* **Problem set**:
(A) Reproduce word for word the portion of the Apple TV page that starts with the words "The Network News" and finishes with "political system alive.".
(B) According to the Apple TV page, which two White Houses did David Gergen work in?


SEE ALSO:
Controlling Apple TV with your Apple Watch is a sublime experience – April 20, 2016
Google’s Chromecast widens lead over Apple TV in streaming device market share – March 9, 2016
Gaming shootout: Apple TV vs. Amazon Fire TV – February 10, 2016
New Apple TV has the potential to do for television what iPhone did for mobile phones – September 11, 2015
Apple preps to conquer living room with all-new Apple TV – September 11, 2015
Hands-on with the all-new Apple TV – September 10, 2015
Gruber: Apple TV will define how all TVs will work in a few years – September 10, 2015

13 Comments

  1. When the Apple TV has as many options to watch as Roku and can do 4K give me a call. I own both, but the Apple TV is still not ready for Prime Time without an A La Carte Service.

    I want a collection of channels of my choosing. I am tired of subsidizing Disney, Viacom and Fox (NewsCrap or whatever it is called today) and a bunch of other channels I do not watch.

    1. You ought to watch Fox News. Then for a real change, you might learn some things outside the leftist box of biased mainstream media (ABC, CBS, NBC, MSNBC, CNN, CNBC, etc., etc., etc.).

      1. One day F2T2, you are going to realize that there is a whole world beyond the Red Pill v Blue Pill nonsense.

        Would it shock you to know that Rupert Murdoch- godfather of Right Wingnut Media- is a contributor and supporter of Hillary Clinton? It should not as his agenda and hers are closely aligned.

        Ms Clinton is a corporatist and a National Security Hawk. This aligns her in many ways with the money behind the Republican Party and the New Democrats (DINOs), Third Way Types, etc. The same is true of Obama.

        Trade Presidents from Bush to Obama and you still get a Goldman Banker as Treasury Secretary. David Gergen worked in both the Reagan and Clinton White House. The list is long while people like Rush keep the rabble entertained.

        Meanwhile, back to TV.

        The Network News Divisions and Cable News Channels are peddlers of Infotainment, spectacle and Newspeak. They serve the man – whomever the man is. They defend the status quo and are owned by the very corporations that are eating our political system alive.

        1. Rupert Murdoch operates all around the world and he doesn’t consistently support politicians from either the right or left. In any given country he tends to support the ones that he thinks will emerge as winners and in some cases will initially support both sides until a winner emerges. By being best buddies with the winner he is better able to gain influence and further extend his business interests.

          I’m not saying that he doesn’t have his own political agenda, or that he doesn’t use his media businesses to push his agenda, but he is certainly something of a chameleon when dealing with different politicians around the world.

* **Data extracted from a collection**:

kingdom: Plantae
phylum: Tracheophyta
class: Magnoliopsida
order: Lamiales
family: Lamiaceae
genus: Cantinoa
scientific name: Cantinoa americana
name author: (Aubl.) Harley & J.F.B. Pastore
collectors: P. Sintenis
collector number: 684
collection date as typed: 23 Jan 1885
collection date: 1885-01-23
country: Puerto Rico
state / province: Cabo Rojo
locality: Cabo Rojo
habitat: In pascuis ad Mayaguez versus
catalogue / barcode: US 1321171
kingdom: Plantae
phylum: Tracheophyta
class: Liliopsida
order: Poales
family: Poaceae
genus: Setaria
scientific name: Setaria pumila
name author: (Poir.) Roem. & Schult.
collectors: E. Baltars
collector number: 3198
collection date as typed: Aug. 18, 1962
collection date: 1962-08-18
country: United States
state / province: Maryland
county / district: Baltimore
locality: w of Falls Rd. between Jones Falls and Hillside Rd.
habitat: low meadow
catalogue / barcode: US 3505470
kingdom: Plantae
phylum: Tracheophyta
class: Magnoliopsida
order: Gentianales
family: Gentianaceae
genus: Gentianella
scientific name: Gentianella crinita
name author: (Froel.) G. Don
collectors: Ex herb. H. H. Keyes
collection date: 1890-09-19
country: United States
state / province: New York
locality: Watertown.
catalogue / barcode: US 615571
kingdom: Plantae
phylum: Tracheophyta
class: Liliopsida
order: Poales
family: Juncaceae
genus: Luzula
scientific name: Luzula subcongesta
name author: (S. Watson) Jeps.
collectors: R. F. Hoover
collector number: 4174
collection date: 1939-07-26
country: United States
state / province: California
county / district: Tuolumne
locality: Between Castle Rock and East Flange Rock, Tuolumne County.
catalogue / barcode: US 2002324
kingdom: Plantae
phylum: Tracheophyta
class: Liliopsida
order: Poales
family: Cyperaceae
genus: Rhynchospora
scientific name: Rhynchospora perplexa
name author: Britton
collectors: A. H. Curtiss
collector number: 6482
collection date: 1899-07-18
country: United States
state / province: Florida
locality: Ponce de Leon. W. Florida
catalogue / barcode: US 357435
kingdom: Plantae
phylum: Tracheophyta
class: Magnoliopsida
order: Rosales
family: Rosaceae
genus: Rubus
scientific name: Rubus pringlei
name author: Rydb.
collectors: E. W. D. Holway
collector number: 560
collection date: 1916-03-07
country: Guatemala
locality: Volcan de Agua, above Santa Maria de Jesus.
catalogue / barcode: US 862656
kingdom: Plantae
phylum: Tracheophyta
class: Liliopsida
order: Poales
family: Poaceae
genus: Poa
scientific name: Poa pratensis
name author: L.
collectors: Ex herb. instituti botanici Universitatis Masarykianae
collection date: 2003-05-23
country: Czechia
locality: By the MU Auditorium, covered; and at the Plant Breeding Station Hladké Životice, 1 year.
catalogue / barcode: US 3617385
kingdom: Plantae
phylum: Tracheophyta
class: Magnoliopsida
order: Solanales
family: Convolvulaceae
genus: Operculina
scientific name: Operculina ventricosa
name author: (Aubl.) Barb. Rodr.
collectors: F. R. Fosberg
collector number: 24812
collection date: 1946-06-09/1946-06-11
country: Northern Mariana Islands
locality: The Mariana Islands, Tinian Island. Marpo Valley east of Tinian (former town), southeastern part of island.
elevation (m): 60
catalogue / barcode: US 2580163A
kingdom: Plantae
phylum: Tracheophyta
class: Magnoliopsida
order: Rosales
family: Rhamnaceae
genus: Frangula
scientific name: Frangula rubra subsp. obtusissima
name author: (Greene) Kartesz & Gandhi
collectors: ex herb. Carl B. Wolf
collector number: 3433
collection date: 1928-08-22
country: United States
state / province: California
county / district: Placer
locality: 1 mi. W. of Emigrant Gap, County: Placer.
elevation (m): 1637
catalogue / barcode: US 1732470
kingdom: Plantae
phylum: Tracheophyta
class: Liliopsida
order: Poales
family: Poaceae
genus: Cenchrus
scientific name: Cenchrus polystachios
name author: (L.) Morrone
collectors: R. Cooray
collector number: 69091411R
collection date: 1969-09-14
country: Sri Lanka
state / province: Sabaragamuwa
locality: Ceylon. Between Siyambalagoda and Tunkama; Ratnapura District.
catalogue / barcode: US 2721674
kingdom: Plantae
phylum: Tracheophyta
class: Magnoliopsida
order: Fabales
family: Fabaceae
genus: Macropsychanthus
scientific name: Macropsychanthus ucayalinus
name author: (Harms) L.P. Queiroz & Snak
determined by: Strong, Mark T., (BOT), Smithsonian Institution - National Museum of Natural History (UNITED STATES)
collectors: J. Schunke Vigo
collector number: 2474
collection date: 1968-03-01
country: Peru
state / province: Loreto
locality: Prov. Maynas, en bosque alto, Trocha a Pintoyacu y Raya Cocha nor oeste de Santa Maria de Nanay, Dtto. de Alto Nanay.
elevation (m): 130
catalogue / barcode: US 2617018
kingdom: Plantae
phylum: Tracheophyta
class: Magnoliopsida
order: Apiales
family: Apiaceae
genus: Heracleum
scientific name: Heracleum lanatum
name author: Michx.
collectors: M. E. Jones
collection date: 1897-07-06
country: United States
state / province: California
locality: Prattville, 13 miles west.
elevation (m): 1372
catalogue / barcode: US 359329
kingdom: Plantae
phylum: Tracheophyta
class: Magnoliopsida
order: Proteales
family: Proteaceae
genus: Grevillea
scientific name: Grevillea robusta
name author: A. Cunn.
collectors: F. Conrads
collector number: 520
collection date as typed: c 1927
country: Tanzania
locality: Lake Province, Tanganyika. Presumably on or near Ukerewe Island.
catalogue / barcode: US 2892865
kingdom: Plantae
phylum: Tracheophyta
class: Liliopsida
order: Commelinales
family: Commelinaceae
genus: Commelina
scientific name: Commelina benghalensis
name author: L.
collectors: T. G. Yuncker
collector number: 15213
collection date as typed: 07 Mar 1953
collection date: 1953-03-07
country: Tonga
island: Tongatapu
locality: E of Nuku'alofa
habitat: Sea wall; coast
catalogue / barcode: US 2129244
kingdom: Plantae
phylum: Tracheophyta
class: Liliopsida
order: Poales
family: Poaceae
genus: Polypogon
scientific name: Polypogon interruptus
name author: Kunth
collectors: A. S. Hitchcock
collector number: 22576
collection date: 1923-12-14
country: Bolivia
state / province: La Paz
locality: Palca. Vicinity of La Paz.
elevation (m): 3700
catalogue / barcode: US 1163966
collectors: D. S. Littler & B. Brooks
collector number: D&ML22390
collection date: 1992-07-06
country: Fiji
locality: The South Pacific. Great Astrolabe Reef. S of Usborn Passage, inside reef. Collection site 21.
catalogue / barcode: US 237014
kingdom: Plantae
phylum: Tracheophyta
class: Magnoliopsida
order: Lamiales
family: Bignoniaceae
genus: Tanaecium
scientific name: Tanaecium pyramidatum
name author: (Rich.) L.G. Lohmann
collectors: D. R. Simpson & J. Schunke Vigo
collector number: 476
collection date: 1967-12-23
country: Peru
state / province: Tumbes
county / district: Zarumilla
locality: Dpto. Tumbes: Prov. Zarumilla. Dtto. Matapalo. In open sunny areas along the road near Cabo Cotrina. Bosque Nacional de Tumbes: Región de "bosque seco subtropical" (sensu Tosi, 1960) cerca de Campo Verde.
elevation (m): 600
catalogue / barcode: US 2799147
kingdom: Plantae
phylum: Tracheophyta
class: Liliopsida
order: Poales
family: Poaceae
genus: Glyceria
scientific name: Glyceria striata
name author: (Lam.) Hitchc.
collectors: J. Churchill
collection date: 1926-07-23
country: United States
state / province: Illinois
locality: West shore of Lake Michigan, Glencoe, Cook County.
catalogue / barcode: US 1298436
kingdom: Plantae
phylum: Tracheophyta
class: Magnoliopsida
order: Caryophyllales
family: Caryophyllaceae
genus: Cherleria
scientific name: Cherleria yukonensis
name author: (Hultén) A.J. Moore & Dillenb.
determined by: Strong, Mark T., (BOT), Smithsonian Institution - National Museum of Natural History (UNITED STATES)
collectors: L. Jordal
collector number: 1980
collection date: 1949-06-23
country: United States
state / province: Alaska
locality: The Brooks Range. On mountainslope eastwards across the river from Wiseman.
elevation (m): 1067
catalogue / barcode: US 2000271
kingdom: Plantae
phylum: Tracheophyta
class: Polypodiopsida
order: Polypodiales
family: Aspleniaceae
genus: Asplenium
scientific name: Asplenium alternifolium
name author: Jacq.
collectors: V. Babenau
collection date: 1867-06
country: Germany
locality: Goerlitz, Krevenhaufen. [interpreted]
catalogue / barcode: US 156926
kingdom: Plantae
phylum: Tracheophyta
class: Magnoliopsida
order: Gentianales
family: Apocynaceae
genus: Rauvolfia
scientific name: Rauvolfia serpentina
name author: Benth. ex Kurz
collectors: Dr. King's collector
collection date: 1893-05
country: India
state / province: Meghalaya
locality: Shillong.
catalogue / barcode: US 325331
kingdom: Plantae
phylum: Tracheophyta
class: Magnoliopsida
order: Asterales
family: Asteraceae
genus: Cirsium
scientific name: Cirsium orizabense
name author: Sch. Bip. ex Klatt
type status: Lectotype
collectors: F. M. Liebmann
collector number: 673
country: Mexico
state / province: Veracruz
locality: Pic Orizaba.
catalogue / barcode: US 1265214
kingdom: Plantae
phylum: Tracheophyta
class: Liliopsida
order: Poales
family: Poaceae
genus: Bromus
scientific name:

* **Solution list**:
(A)
The Network News Divisions and Cable News Channels are peddlers of Infotainment, spectacle and Newspeak. They serve the man – whomever the man is. They defend the status quo and are owned by the very corporations that are eating our political system alive.

(B) The Reagan and Clinton White Houses.